TASK INSTRUCTIONS: Copy every line of the listing below word for word, keeping each line in its original order.

RECORDED INFORMATION:
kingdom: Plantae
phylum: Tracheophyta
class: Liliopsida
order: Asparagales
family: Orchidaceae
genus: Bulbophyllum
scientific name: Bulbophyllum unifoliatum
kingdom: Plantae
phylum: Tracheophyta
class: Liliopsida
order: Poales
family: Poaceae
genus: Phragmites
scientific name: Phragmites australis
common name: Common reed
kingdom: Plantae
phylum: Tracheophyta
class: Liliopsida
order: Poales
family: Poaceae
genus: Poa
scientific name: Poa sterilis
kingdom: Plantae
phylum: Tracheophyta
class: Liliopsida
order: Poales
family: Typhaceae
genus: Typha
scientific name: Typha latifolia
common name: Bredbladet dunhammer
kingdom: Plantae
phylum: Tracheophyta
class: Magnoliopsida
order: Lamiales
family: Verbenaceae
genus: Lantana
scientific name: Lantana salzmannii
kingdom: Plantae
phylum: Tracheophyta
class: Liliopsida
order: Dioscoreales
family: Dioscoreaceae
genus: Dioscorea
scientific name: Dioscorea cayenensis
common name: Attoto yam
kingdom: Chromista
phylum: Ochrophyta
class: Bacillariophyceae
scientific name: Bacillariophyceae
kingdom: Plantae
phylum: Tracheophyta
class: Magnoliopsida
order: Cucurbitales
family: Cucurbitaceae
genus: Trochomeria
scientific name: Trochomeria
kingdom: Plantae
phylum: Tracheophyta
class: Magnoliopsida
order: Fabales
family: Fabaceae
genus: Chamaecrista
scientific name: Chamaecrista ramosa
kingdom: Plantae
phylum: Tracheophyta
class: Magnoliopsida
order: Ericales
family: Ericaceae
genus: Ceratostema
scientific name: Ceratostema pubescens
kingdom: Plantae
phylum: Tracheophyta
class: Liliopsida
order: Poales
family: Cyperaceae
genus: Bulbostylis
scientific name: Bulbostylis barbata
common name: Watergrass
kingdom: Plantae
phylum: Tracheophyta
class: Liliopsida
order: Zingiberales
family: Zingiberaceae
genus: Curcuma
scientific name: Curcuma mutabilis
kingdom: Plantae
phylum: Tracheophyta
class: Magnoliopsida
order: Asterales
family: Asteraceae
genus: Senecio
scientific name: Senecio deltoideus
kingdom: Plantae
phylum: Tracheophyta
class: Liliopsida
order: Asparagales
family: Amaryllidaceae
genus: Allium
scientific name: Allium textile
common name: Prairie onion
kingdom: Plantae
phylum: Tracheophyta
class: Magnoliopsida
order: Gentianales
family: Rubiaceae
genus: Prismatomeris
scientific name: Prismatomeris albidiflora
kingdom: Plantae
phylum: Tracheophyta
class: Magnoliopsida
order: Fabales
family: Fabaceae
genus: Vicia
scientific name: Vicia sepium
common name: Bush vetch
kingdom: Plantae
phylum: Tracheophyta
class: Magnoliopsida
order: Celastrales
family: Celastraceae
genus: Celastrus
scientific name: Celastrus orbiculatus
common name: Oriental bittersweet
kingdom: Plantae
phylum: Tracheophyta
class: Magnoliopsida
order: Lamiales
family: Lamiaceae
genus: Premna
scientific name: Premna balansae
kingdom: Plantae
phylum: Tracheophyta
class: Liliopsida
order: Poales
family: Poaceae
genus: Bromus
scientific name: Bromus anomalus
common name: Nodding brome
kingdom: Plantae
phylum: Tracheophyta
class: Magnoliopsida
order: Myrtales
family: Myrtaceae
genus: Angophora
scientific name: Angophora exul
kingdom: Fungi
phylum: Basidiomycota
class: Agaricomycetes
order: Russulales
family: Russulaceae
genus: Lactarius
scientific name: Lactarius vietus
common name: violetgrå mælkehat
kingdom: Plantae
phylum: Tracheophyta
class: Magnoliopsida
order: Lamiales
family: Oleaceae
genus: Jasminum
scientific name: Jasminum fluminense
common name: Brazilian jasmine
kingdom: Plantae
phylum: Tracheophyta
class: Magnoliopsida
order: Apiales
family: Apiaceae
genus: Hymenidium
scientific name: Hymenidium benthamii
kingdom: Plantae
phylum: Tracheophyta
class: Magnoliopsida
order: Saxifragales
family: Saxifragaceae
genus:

FULL ANSWER:
kingdom: Plantae
phylum: Tracheophyta
class: Liliopsida
order: Asparagales
family: Orchidaceae
genus: Bulbophyllum
scientific name: Bulbophyllum unifoliatum
kingdom: Plantae
phylum: Tracheophyta
class: Liliopsida
order: Poales
family: Poaceae
genus: Phragmites
scientific name: Phragmites australis
common name: Common reed
kingdom: Plantae
phylum: Tracheophyta
class: Liliopsida
order: Poales
family: Poaceae
genus: Poa
scientific name: Poa sterilis
kingdom: Plantae
phylum: Tracheophyta
class: Liliopsida
order: Poales
family: Typhaceae
genus: Typha
scientific name: Typha latifolia
common name: Bredbladet dunhammer
kingdom: Plantae
phylum: Tracheophyta
class: Magnoliopsida
order: Lamiales
family: Verbenaceae
genus: Lantana
scientific name: Lantana salzmannii
kingdom: Plantae
phylum: Tracheophyta
class: Liliopsida
order: Dioscoreales
family: Dioscoreaceae
genus: Dioscorea
scientific name: Dioscorea cayenensis
common name: Attoto yam
kingdom: Chromista
phylum: Ochrophyta
class: Bacillariophyceae
scientific name: Bacillariophyceae
kingdom: Plantae
phylum: Tracheophyta
class: Magnoliopsida
order: Cucurbitales
family: Cucurbitaceae
genus: Trochomeria
scientific name: Trochomeria
kingdom: Plantae
phylum: Tracheophyta
class: Magnoliopsida
order: Fabales
family: Fabaceae
genus: Chamaecrista
scientific name: Chamaecrista ramosa
kingdom: Plantae
phylum: Tracheophyta
class: Magnoliopsida
order: Ericales
family: Ericaceae
genus: Ceratostema
scientific name: Ceratostema pubescens
kingdom: Plantae
phylum: Tracheophyta
class: Liliopsida
order: Poales
family: Cyperaceae
genus: Bulbostylis
scientific name: Bulbostylis barbata
common name: Watergrass
kingdom: Plantae
phylum: Tracheophyta
class: Liliopsida
order: Zingiberales
family: Zingiberaceae
genus: Curcuma
scientific name: Curcuma mutabilis
kingdom: Plantae
phylum: Tracheophyta
class: Magnoliopsida
order: Asterales
family: Asteraceae
genus: Senecio
scientific name: Senecio deltoideus
kingdom: Plantae
phylum: Tracheophyta
class: Liliopsida
order: Asparagales
family: Amaryllidaceae
genus: Allium
scientific name: Allium textile
common name: Prairie onion
kingdom: Plantae
phylum: Tracheophyta
class: Magnoliopsida
order: Gentianales
family: Rubiaceae
genus: Prismatomeris
scientific name: Prismatomeris albidiflora
kingdom: Plantae
phylum: Tracheophyta
class: Magnoliopsida
order: Fabales
family: Fabaceae
genus: Vicia
scientific name: Vicia sepium
common name: Bush vetch
kingdom: Plantae
phylum: Tracheophyta
class: Magnoliopsida
order: Celastrales
family: Celastraceae
genus: Celastrus
scientific name: Celastrus orbiculatus
common name: Oriental bittersweet
kingdom: Plantae
phylum: Tracheophyta
class: Magnoliopsida
order: Lamiales
family: Lamiaceae
genus: Premna
scientific name: Premna balansae
kingdom: Plantae
phylum: Tracheophyta
class: Liliopsida
order: Poales
family: Poaceae
genus: Bromus
scientific name: Bromus anomalus
common name: Nodding brome
kingdom: Plantae
phylum: Tracheophyta
class: Magnoliopsida
order: Myrtales
family: Myrtaceae
genus: Angophora
scientific name: Angophora exul
kingdom: Fungi
phylum: Basidiomycota
class: Agaricomycetes
order: Russulales
family: Russulaceae
genus: Lactarius
scientific name: Lactarius vietus
common name: violetgrå mælkehat
kingdom: Plantae
phylum: Tracheophyta
class: Magnoliopsida
order: Lamiales
family: Oleaceae
genus: Jasminum
scientific name: Jasminum fluminense
common name: Brazilian jasmine
kingdom: Plantae
phylum: Tracheophyta
class: Magnoliopsida
order: Apiales
family: Apiaceae
genus: Hymenidium
scientific name: Hymenidium benthamii
kingdom: Plantae
phylum: Tracheophyta
class: Magnoliopsida
order: Saxifragales
family: Saxifragaceae
genus:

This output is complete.